Mitigating Cross-Image Information Leakage in Multi-Image Understanding with Large Vision-Language Models
Researchers introduce FOCUS, a training-free method that improves Large Vision-Language Models' ability to process multiple images by masking irrelevant images with noise, preventing visual information from different images from becoming entangled in the model's representations.
Large Vision-Language Models demonstrate strong capabilities on individual image tasks but suffer significant performance degradation when processing multiple images simultaneously. Researchers have identified a previously poorly understood phenomenon called cross-image information leakage, where visual elements from different images become entangled in the model's internal representations, leading to confused outputs and reduced accuracy. This discovery addresses a critical limitation that has constrained practical applications of LVLMs in multi-modal scenarios.
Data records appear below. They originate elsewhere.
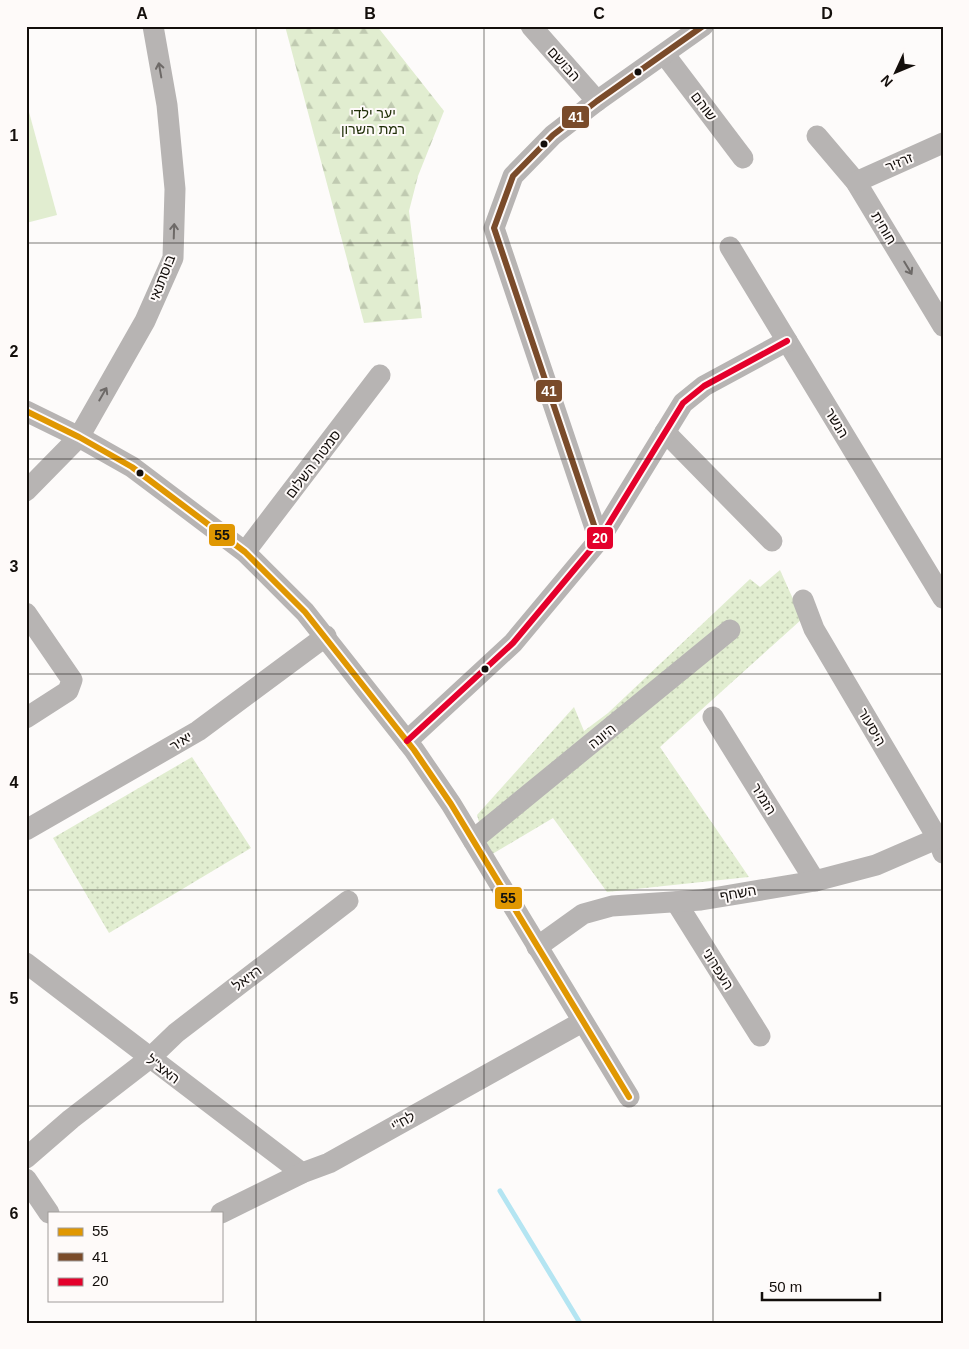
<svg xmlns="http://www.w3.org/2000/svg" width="969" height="1349" viewBox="0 0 969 1349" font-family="Helvetica,Heebo,sans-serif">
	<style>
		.green { fill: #e1edd0 }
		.forest { fill: url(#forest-firs) }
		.park { fill: url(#park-dots) }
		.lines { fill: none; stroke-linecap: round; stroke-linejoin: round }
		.stream { stroke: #b4e5f2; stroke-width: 5 }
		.minor { stroke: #b7b4b3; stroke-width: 21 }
		.bus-1-casing { stroke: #fefaf9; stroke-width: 10 }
		.bus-2-casing { stroke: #fefaf9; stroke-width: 10 }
		.bus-3-casing { stroke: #fefaf9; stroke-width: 10 }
		.bus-1 { stroke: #e09701; stroke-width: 6 }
		.bus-2 { stroke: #7a4b2a; stroke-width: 6 }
		.bus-3 { stroke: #e4002b; stroke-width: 6 }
		.oneway { stroke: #6d6967 }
		.grid { fill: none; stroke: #130e0b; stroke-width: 1; stroke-opacity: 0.55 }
		.bus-dot { fill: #130e0b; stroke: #fefaf9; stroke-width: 2 }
		.labels { text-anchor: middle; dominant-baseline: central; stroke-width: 4; stroke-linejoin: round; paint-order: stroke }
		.street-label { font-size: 14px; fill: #130e0b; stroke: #fefaf9 }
		.park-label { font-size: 14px; fill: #213009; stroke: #fefaf9 }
		.line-badge { stroke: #fefaf9; stroke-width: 2 }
		.badge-label { font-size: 14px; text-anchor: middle; font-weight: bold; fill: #fff }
		.pale-badge-label { font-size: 14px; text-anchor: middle; font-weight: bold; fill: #111 }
		.neatline { fill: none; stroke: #130e0b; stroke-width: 2 }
		.grid-label { font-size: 16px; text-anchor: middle; font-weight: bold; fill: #130e0b }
	</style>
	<defs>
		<pattern id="forest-firs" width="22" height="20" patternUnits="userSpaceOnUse" patternTransform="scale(1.25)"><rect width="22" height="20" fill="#e1edd0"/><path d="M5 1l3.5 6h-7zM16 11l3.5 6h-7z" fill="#c0cab1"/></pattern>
		<pattern id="park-dots" width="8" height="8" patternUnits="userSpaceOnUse" patternTransform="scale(1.25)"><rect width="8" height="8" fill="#e1edd0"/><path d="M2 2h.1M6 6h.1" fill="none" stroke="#c0cab1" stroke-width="1.8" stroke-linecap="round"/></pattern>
	</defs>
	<rect width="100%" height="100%" fill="#fdfbfa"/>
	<path class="green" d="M 26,101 L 57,215 L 26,223 Z"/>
	<path class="forest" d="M 285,26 L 377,26 L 444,111 L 418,176 L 409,211 L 422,318 L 364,323 Z"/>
	<g class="park">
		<path d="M 780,570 L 802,619 L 660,747 L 749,877 L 607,892 L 553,818 L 489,856 L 477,815 L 574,707 L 584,731 L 608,713 L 750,579 L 760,587 Z"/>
		<path d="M 192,757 L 251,848 L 109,933 L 53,838 Z"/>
	</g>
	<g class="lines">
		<path class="stream" d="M 500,1191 L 580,1323"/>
		<g class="minor">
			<path d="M 531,26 L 597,101"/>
			<path d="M 665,55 L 743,158"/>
			<path d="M 817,136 L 856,182 L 943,326"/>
			<path d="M 856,182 L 943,143"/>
			<path d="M 730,247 L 943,598"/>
			<path d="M 26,411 L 79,437 L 132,467 L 245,552 L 305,612 L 414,750 L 451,804 L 629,1097"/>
			<path d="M 665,432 L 772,541"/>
			<path d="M 26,491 L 79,437 L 145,321 L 173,258 L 175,189 L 167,105 L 153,26"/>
			<path d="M 599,540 L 494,228 L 513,176 L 553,135 L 597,101 L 703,26"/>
			<path d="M 245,552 L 380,375"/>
			<path d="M 803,600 L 814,629 L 938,839 L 943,853"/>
			<path d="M 26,613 L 72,680 L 68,691 L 26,718"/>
			<path d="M 713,717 L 815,881"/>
			<path d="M 407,741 L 513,643 L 599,540 L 683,403 L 704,386 L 787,341"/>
			<path d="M 26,830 L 198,731 L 326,636"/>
			<path d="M 473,840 L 730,630"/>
			<path d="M 676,902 L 760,1036"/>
			<path d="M 537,947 L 583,914 L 612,906 L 701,900 L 815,881 L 876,865 L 943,836"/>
			<path d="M 26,963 L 302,1173"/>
			<path d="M 26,1158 L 71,1119 L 150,1058 L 176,1033 L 348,901"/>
			<path d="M 26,1179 L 49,1213"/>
			<path d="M 221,1213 L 302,1173 L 329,1163 L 582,1022"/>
		</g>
		<g class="bus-1-casing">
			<path id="bus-1" d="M 26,411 L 79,437 L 132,467 L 245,552 L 305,612 L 414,750 L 451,804 L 629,1097"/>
		</g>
		<g class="bus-2-casing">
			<path id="bus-2" d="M 599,540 L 494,228 L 513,176 L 553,135 L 597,101 L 703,26"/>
		</g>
		<g class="bus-3-casing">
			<path id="bus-3" d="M 407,741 L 513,643 L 599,540 L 683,403 L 704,386 L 787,341"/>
		</g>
		<use href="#bus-1" class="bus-1"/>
		<use href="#bus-2" class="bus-2"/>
		<use href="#bus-3" class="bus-3"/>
	</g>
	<defs><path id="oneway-shaft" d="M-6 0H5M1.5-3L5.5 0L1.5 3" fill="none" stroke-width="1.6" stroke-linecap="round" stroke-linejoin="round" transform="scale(1.25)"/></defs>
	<g class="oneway">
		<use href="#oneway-shaft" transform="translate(160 70) rotate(-100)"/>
		<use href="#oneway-shaft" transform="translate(174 231) rotate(-88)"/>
		<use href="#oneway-shaft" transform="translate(908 268) rotate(59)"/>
		<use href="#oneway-shaft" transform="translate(103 394) rotate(-60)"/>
	</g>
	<path class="grid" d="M 256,26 L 256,1323M 484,26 L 484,1323M 713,26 L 713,1323M 26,243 L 943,243M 26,459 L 943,459M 26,674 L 943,674M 26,890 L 943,890M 26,1106 L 943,1106"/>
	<g class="bus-dot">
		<circle cx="638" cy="72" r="4.5"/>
		<circle cx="544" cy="144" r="4.5"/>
		<circle cx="140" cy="473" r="4.5"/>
		<circle cx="485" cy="669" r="4.5"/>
	</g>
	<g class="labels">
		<g class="street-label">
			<text transform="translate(564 64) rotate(48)">הבושם</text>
			<text transform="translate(704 106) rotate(53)">שוהם</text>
			<text transform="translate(899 162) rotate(-24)">זרזיר</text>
			<text transform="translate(884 228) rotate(59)">חוחית</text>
			<text transform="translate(162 278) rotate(-69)">בוסתנאי</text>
			<text transform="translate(837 423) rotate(59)">הנשר</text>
			<text transform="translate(313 464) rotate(-53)">סמטת השלום</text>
			<text transform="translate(872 727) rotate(60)">היסעור</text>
			<text transform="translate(602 736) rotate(-39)">היונה</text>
			<text transform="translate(181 741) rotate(-32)">יאיר</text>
			<text transform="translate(764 799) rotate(58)">הזמיר</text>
			<text transform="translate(738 893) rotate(-10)">השחף</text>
			<text transform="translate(718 969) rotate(58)">העפרוני</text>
			<text transform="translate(247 978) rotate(-37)">רזיאל</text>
			<text transform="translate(163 1069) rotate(37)">האצ"ל</text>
			<text transform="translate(403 1121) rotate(-29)">לח"י</text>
		</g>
		<g class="park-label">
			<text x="373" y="113">יער ילדי<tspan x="373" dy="16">רמת השרון</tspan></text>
		</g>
	</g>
	<g class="line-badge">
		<rect x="561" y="105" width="29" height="24" rx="5" fill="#7a4b2a"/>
		<rect x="535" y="379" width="28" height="24" rx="5" fill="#7a4b2a"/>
		<rect x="208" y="523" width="28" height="24" rx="5" fill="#e09701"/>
		<rect x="586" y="526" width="28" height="24" rx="5" fill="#e4002b"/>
		<rect x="494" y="886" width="29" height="24" rx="5" fill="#e09701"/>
	</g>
	<g class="badge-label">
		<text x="576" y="122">41</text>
		<text x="549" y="396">41</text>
		<text x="600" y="543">20</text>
	</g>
	<g class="pale-badge-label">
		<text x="222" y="540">55</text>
		<text x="508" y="903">55</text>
	</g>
	<rect width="969" height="1349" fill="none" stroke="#fefaf9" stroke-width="55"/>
	<rect x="48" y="1212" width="175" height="90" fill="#fefaf9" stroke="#a09c9a"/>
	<rect x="58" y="1228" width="25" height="8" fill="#e09701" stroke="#a09c9a"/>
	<text x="92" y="1236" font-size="15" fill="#130e0b">55</text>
	<rect x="58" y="1253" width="25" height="8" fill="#7a4b2a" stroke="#a09c9a"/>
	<text x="92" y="1262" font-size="15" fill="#130e0b">41</text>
	<rect x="58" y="1278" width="25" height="8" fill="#e4002b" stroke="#a09c9a"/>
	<text x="92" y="1286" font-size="15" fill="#130e0b">20</text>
	<g transform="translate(896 72) rotate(226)" stroke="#fefaf9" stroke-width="4" paint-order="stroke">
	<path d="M0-4L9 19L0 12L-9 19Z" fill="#130e0b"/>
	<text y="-8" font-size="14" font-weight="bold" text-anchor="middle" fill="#130e0b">N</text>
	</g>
	<path d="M762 1292v8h118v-8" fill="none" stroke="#130e0b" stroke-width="2.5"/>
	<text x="769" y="1292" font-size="15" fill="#130e0b" stroke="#fefaf9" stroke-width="4" paint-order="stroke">50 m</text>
	<rect x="28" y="28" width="914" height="1294" class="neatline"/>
	<g class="grid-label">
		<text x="142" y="19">A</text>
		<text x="370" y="19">B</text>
		<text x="599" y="19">C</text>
		<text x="827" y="19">D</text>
		<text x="14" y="141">1</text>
		<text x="14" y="357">2</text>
		<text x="14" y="572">3</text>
		<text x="14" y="788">4</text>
		<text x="14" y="1004">5</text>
		<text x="14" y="1219">6</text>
	</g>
</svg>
The FOCUS method represents an elegant solution to this problem without requiring model retraining or architectural changes. By masking all but one image with random noise during inference, the approach forces the model to concentrate on individual images sequentially. The logits generated from each masked context are then aggregated and refined using a noise-only reference input that suppresses leakage artifacts. This technique demonstrates consistent improvements across diverse multi-image benchmarks and extends to video understanding, suggesting broad applicability to temporal visual data.
For the AI development community, this work has significant implications. The method's training-free nature means it can be immediately applied to existing deployed models without computational overhead or architectural modification, reducing implementation barriers. The ability to handle multi-image inputs more effectively opens pathways for improved visual reasoning systems with applications in document analysis, comparative image understanding, and sequential visual reasoning tasks.
Looking forward, researchers should investigate whether FOCUS principles apply to other multi-modal challenges and whether the method's effectiveness scales to models handling increasingly complex visual scenarios. Understanding whether similar leakage occurs in other architectural designs and exploring more sophisticated aggregation strategies could further enhance performance.
- βCross-image information leakage causes Large Vision-Language Models to confuse visual elements across multiple inputs, degrading multi-image understanding performance.
- βFOCUS uses masking and noise-based refinement to isolate individual images during inference without requiring model retraining or architecture changes.
- βThe method consistently improves performance on multi-image benchmarks and generalizes to video understanding tasks.
- βTraining-free solutions enable immediate deployment on existing models across various applications without computational overhead.
- βThe technique reveals fundamental limitations in how current LVLMs process sequential or parallel visual inputs.